3 Big Things Today, December 23, 2021
1. Grains, Soybeans Mixed Ahead of Christmas
Grain and soybean futures were mixed in overnight trading as investors head to the exits ahead of the long holiday weekend.
Trading on the Chicago Board of Trade will be closed tomorrow for Christmas and reopen Sunday evening for overnight trading.
Investors are keeping an eye on dry conditions in the U.S. Southern Plains and weather in South America.
Little or no rain has fallen in much of the Southern Plains in the past 30 days, according to data from the National Weather Service.
About 20.1% of Kansas, the biggest producer of wheat in the U.S., was seeing drought conditions, up from 19.4% a week earlier and 6.38% three months earlier, according to the U.S. Drought Monitor.
The monitor is scheduled to be updated this morning.
In South America, meanwhile, some rain will aid crops in northern Brazil in the next 10 days, though drought stress will still affect 35% of corn and soybeans, Commodity Weather Group said in a report early this morning.
The 11- to 15-day outlook in central Brazil is calling for wetter weather, which is weighing on prices overnight.
Still, a hotter pattern is developing in parts of Argentina, Paraguay, and southwestern Brazil with temperatures expected to hit triple digits in the next six to 10 days, the forecaster said.

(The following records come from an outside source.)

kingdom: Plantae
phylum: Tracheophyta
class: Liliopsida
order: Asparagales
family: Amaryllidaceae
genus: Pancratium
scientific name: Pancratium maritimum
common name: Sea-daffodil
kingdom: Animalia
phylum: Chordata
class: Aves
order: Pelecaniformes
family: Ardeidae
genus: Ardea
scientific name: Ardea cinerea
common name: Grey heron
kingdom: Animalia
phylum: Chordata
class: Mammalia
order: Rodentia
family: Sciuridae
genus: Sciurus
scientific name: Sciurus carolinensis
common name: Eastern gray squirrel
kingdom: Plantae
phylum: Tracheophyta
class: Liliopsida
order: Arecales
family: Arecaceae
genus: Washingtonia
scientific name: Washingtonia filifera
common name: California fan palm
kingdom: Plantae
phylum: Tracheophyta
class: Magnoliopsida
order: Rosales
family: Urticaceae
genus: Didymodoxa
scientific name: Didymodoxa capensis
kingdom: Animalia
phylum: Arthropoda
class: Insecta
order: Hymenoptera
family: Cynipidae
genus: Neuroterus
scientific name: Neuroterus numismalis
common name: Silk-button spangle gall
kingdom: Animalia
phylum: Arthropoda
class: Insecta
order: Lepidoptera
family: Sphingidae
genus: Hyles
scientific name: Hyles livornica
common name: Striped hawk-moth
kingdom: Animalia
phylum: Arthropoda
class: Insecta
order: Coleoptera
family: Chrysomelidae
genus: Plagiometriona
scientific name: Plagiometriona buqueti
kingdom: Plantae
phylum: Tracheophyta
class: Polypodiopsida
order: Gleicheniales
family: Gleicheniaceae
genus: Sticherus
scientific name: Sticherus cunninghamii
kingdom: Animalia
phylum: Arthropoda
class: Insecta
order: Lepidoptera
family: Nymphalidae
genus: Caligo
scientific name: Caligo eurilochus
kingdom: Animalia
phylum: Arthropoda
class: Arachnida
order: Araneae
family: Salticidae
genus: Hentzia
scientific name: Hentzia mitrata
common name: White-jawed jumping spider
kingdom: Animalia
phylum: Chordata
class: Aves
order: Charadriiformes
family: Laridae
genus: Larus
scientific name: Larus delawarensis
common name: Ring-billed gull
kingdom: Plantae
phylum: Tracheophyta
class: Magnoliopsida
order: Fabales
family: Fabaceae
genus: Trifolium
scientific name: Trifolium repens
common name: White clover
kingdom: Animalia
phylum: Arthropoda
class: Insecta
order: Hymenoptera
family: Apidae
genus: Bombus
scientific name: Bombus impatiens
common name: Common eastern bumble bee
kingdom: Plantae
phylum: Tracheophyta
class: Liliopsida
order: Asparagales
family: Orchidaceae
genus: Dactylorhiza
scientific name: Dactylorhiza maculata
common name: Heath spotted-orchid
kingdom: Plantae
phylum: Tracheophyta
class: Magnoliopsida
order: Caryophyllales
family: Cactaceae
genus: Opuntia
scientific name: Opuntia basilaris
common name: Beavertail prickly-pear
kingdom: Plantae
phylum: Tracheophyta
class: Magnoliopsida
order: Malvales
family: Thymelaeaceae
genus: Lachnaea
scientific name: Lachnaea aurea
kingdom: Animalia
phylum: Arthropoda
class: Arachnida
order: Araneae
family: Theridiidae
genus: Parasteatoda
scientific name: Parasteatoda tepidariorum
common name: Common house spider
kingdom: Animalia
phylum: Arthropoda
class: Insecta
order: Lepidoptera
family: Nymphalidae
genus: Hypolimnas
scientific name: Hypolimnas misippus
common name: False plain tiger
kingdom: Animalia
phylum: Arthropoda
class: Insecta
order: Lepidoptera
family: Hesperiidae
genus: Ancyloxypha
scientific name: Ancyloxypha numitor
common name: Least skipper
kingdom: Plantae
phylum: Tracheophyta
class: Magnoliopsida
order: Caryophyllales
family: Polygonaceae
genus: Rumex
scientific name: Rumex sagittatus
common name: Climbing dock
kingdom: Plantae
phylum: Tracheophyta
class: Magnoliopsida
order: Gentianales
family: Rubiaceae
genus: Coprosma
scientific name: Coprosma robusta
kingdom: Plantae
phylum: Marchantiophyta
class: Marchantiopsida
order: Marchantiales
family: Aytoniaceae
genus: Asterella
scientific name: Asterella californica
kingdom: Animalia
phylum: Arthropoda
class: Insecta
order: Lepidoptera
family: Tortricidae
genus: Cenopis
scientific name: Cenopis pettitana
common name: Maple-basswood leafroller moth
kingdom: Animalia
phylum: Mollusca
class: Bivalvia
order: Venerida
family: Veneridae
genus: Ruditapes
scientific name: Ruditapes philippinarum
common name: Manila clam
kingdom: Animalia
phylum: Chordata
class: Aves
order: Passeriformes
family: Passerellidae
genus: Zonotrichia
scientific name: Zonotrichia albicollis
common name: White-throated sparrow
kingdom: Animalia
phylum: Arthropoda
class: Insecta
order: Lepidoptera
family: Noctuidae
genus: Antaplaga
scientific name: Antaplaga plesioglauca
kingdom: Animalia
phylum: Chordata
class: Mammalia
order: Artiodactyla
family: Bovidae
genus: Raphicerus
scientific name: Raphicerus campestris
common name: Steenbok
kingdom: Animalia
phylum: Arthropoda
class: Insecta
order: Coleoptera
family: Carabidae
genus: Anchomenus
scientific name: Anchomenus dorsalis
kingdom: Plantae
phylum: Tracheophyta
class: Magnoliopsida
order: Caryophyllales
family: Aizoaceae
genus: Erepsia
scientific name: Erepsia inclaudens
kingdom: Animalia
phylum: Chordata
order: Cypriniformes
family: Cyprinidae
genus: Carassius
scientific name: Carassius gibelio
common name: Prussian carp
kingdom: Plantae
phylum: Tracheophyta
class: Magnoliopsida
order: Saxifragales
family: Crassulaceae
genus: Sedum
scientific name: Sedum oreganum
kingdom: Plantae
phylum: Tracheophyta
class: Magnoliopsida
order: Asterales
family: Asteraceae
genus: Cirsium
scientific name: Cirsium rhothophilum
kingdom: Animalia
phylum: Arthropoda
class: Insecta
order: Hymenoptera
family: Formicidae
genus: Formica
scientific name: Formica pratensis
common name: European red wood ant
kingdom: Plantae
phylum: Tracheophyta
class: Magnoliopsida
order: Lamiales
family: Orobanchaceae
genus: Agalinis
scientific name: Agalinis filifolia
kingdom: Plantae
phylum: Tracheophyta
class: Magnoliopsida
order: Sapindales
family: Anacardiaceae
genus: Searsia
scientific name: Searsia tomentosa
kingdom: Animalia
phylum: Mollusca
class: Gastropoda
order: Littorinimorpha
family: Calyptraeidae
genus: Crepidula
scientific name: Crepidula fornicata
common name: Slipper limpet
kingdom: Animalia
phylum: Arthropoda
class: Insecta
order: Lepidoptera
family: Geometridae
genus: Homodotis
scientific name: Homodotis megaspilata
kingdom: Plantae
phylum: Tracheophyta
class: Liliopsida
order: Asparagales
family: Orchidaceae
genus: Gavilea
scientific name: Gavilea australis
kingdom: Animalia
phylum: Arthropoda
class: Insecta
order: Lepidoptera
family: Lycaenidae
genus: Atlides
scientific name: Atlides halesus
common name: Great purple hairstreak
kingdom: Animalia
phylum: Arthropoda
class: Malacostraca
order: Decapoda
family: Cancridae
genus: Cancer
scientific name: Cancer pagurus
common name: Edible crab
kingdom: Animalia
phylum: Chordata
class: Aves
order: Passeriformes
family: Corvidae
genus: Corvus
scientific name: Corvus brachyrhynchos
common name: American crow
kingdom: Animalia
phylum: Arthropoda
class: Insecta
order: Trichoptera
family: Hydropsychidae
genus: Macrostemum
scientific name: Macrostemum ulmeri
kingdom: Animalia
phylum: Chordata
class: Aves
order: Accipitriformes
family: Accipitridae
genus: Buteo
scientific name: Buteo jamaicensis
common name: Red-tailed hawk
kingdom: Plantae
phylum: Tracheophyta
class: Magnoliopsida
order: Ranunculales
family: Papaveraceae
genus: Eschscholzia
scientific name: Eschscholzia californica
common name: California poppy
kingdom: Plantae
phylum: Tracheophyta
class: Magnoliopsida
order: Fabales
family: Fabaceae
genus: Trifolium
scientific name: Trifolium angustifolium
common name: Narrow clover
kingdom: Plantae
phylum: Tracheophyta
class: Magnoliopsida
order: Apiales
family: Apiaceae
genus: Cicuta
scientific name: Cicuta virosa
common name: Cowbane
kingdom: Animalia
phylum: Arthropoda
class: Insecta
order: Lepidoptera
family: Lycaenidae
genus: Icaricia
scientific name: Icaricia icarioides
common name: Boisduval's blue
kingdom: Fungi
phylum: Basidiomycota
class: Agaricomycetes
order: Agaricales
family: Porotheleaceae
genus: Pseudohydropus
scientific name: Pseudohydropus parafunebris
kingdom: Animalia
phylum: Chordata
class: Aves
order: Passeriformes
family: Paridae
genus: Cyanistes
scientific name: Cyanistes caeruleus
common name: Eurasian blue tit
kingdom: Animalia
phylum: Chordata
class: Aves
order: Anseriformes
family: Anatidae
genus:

Demand has been quiet for the past week as the U.S. Department of Agriculture hasn’t reported a sale of 100,000 metric tons or more of corn, wheat, or soybeans since Dec. 17.
Wheat futures for March delivery fell 4½¢ to $8.09½ a bushel overnight on the Chicago Board of Trade, while Kansas City futures lost ¼¢ to $8.53½ a bushel.
Corn futures for March delivery were unchanged at $6.02½ a bushel.
Soybean futures for March delivery dropped 3¾¢ to $13.31¼ a bushel. Soymeal was down $1.30 to $397 a short ton, while soy oil fell 0.26¢ to 54.58¢ a pound.**
2. Ethanol Production Drops to Three-Week Low
Ethanol output in the seven days that ended on Dec. 17 fell to the lowest level in three weeks while stockpiles declined, according to the Energy Information Administration.
Production of the biofuel fell to an average of 1.051 million barrels a day, down from 1.087 million a week earlier, the EIA said in a report.
That’s the lowest level since the seven days that ended on Nov. 26.
In the Midwest, by far the biggest producing region, output fell to 991,000 barrels a day, on average, from 1.025 million barrels the previous week and the lowest in three weeks, the agency said.
Gulf Coast output fell to an average of 24,000 barrels a day from 26,000 barrels the previous week, and Rocky Mountain production dropped to 14,000 barrels a day from 15,000 barrels.
That was the entirety of the declines as East Coast production was again unchanged at 12,000 barrels a day.
West Coast output was the lone gainer for the week, rising to 10,000 barrels a day from 9,000 barrels the previous week, the government said.
Inventories were down narrowly, falling to 20.705 million barrels as of Dec. 17.
That’s down from 20.883 million barrels seven days earlier, the EIA said in its report.
3. Strong Winds, Low Humidity Expected in Southern Plains
High-wind warnings and fire-weather watches have been issued for the Oklahoma and Texas panhandles, according to the National Weather Service.
Winds starting early tomorrow are forecast from 25 to 35 mph with gusts up to 65 mph expected, the NWS said in a report early this morning.
“Damaging winds will blow down trees and power lines,” the NWS said. “Widespread power outages are expected.”
Dust also will be a problem due to the winds as visibility will be reduced, creating dangerous travel conditions, the agency said.
The windy conditions along with low relative humidity will create tinderbox-like conditions.
Humidity will fall as low as 19% tomorrow, resulting in a red-flag threat index of a three out of four, the NWS said.
Farther north, parts of central Wisconsin may see a light wintry mix today that could create a glaze of ice overnight. Some snow is associated with a passing weather front, but it likely won’t be until Sunday, the NWS said.